Amelie Rosseneu (left) and Roni Schwartz..
(photo credit:Israel Judo Association- Courtesy)
Sports have the ability to break down barriers, a well-known truth proven time and again in history, and once more in Israel on Tuesday.
The Israeli government coalition was in turmoil last month due to a bill aimed at granting male same-sex couples the same tax credits for raising children as heterosexual couples.
The issue generated a conflict between the Yesh Atid and Bayit Yehudi parties, with the latter initially vetoing the measure as it objected to language that gave legal recognition to homosexual couples.
The bill ultimately passed its preliminary reading in the Knesset last month, with the parties agreeing to iron out the details during the committee process.
The debate regarding the rights of lesbians, gays, bisexuals and transgenders (LGBT) has divided many countries in recent decades.
After lagging behind, Israel has quickly closed the gap on the Western world in the past few years.
Same-sex sexual activity was only legalized under Israeli law in 1988, although the prohibition was not enforced after a 1963 court decision.
Israel has recognized unregistered cohabitation between same-sex couples, and although same-sex marriages are not performed in the country, Israel does acknowledge same-sex marriages conducted elsewhere.
Another milestone will soon be reached when judoka Amelie Rosseneu represents Israel in official competition. Rosseneu, who will celebrate her 26th birthday on Saturday, has represented her homeland of Belgium in the under- 48 kilogram weight-class over the past decade.
However, everything changed when she fell in love with Israeli judoka Roni Schwartz several years ago, with the two quickly becoming a couple. Rosseneu moved t o Israel to live with her partner several months ago and approached the Israel Judo Association with a request to represent the country.
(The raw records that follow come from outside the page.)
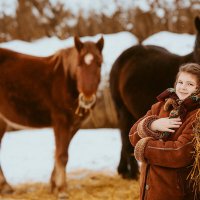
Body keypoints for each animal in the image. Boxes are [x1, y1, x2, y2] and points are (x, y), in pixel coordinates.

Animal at [0, 36, 104, 198]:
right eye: (79, 64)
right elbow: (62, 155)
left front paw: (54, 185)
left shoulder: (74, 126)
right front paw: (62, 190)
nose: (87, 98)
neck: (66, 81)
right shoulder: (61, 122)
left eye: (99, 63)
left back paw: (5, 187)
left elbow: (59, 153)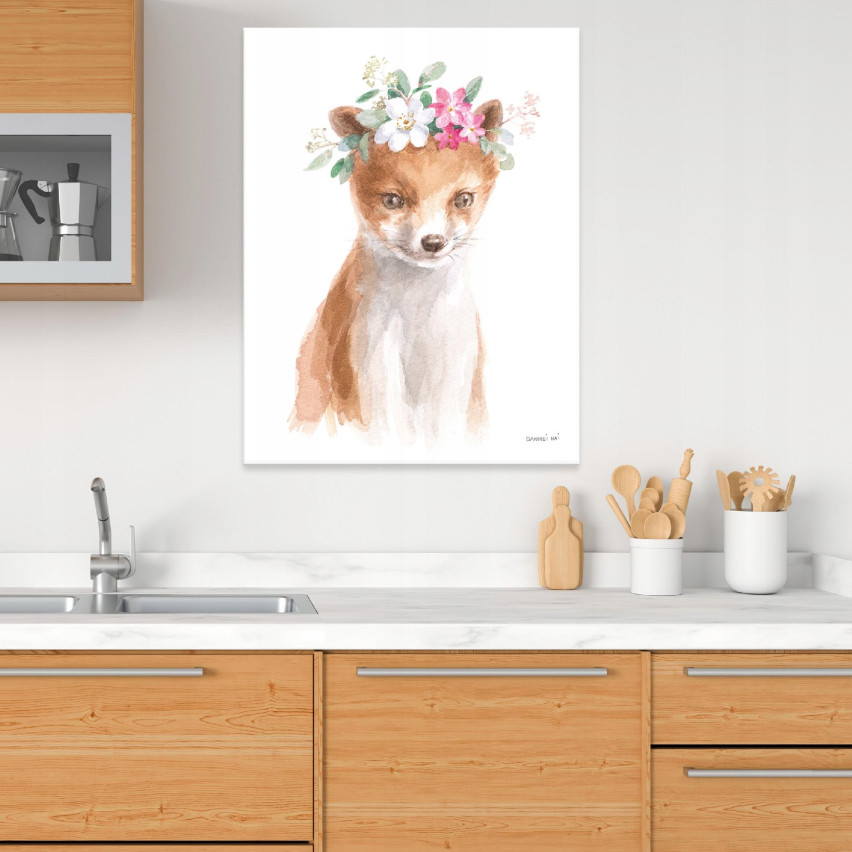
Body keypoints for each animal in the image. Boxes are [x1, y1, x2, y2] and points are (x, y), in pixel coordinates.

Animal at [289, 98, 504, 444]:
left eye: (463, 199)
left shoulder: (455, 377)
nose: (433, 242)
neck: (417, 323)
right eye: (392, 200)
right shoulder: (369, 378)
Sport and Culture Minister Limor Livnat sent a letter to Minister of the Interior Gideon Sa’ar recommending that Rosseneu receive a temporary resident visa that would allow her to represent Israel. MK Yoel Razvozov and Olympic judo medalist Ya’al Arad also put their weight behind the request and the IJA confirmed on Tuesday that Rosseneu is due to become a temporary resident in the coming days.
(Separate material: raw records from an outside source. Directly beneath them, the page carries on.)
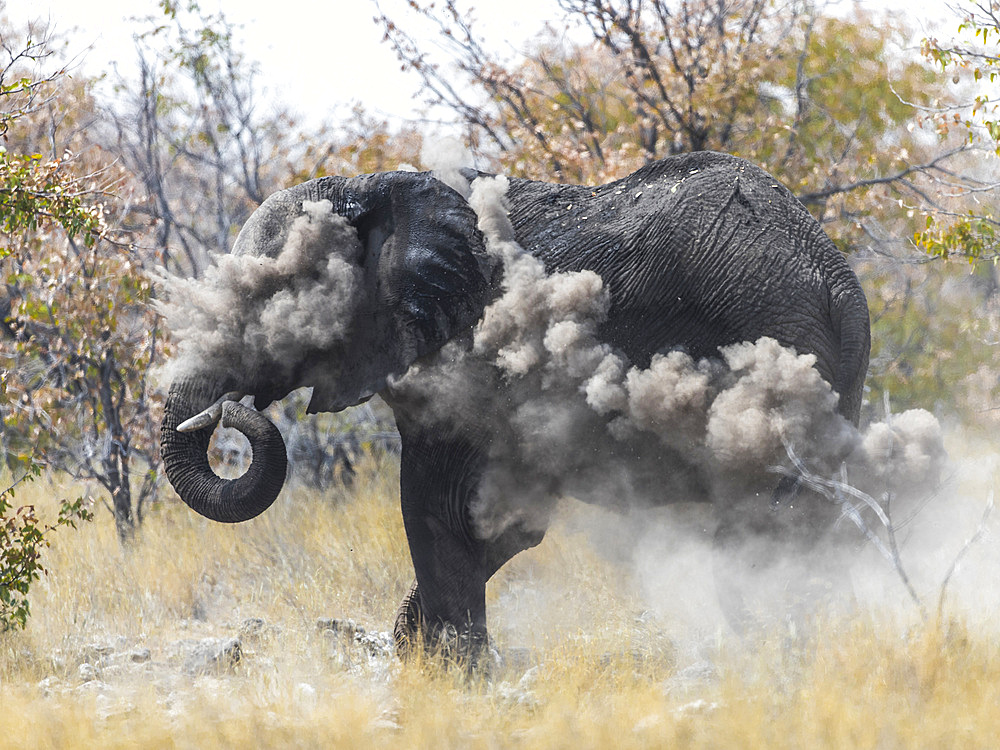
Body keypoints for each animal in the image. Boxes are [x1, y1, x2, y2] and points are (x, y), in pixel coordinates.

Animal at [160, 151, 872, 656]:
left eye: (267, 300)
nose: (228, 410)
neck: (378, 185)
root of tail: (836, 279)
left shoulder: (465, 360)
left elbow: (440, 507)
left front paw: (446, 671)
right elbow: (504, 524)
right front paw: (416, 649)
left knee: (759, 524)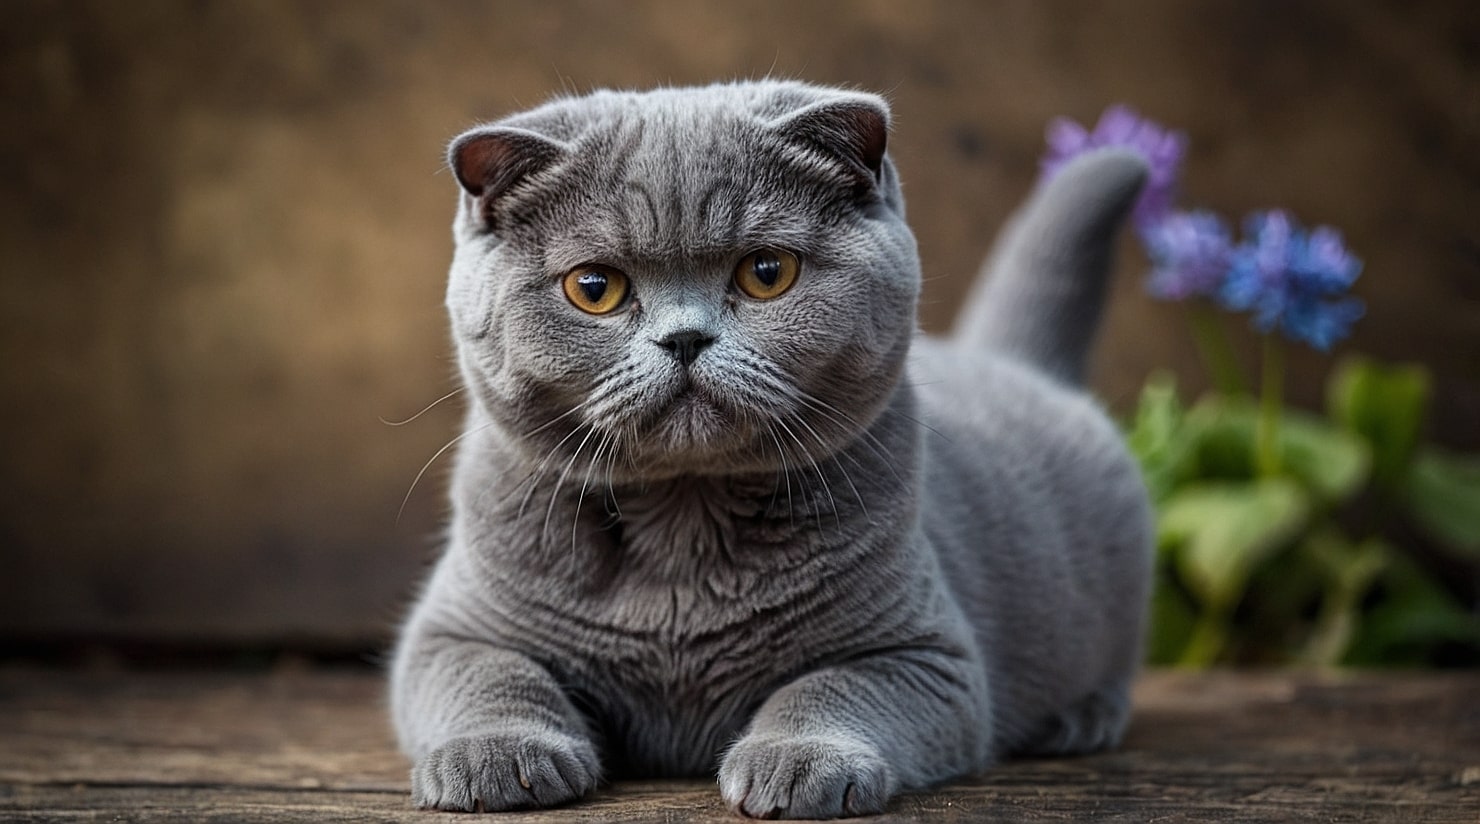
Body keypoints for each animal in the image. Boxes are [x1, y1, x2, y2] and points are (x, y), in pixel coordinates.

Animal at [393, 78, 1154, 816]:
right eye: (594, 287)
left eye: (767, 272)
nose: (685, 337)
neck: (684, 523)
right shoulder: (449, 632)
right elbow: (493, 674)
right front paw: (497, 758)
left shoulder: (925, 656)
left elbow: (829, 688)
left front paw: (799, 763)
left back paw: (1077, 719)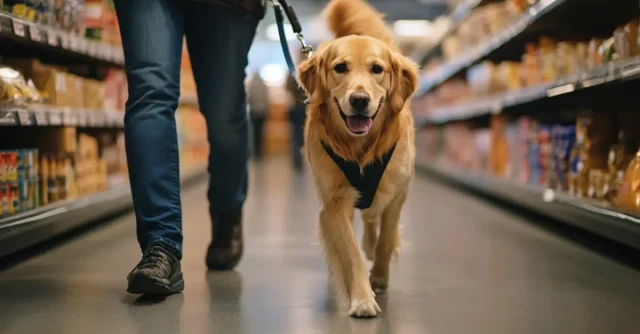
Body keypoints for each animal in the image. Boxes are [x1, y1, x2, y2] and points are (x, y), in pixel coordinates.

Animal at [296, 0, 420, 318]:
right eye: (340, 68)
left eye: (377, 69)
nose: (360, 100)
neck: (361, 148)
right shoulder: (335, 202)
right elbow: (350, 254)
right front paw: (362, 298)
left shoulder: (399, 192)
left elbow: (387, 239)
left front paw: (379, 276)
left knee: (373, 218)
Rosseneu, who is currently with the Israel women’s team in its training camp in Japan and South Korea, is a six-time Belgian national champion and claimed the gold medal at the European under-23 Championships in 2010.
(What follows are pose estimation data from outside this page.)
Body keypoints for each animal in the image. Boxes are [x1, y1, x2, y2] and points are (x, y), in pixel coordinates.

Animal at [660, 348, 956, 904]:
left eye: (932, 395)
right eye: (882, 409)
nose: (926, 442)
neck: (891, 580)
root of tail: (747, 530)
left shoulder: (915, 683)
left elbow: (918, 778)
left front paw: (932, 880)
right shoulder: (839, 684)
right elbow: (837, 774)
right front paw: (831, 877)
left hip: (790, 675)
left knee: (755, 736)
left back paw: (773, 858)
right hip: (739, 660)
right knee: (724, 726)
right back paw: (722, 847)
She ended last April’s European Championships in Budapest in fifth place and will gift the Israel women’s roster another quality judoka, who is currently ranked at No. 15 in the world in her weight-class.
“She has been training with the national team on-and-off over the past year-and-a-half and her addition will give us a real push,” said national team coach Shany Hershko. “It is an honor for me and the team that an athlete from a judo powerhouse like Belgium wants to join us. She left everything behind to move here.”
The 29-year-old Schwartz only began her professional career seven years ago, initially in the under-48kg weight-class before moving up to the under-52kg. She missed out on a place at the London Olympics, but is currently ranked at No. 16 in the world and is hoping to reach Rio 2016.
This will be the first time that an athlete has earned the right to represent Israel due to a same-sex relationship, demonstrating once more that sports are at the forefront of social breakthroughs.
It is her love for Schwartz that brought Rosseneu to also fall for Israel and want to become an inseparable part of the country.
Regardless of how you might feel about LGBT rights, it will be hard not to cheer for Rosseneu, who followed her heart to Israel and will now have the chance to bring pride to her adopted country.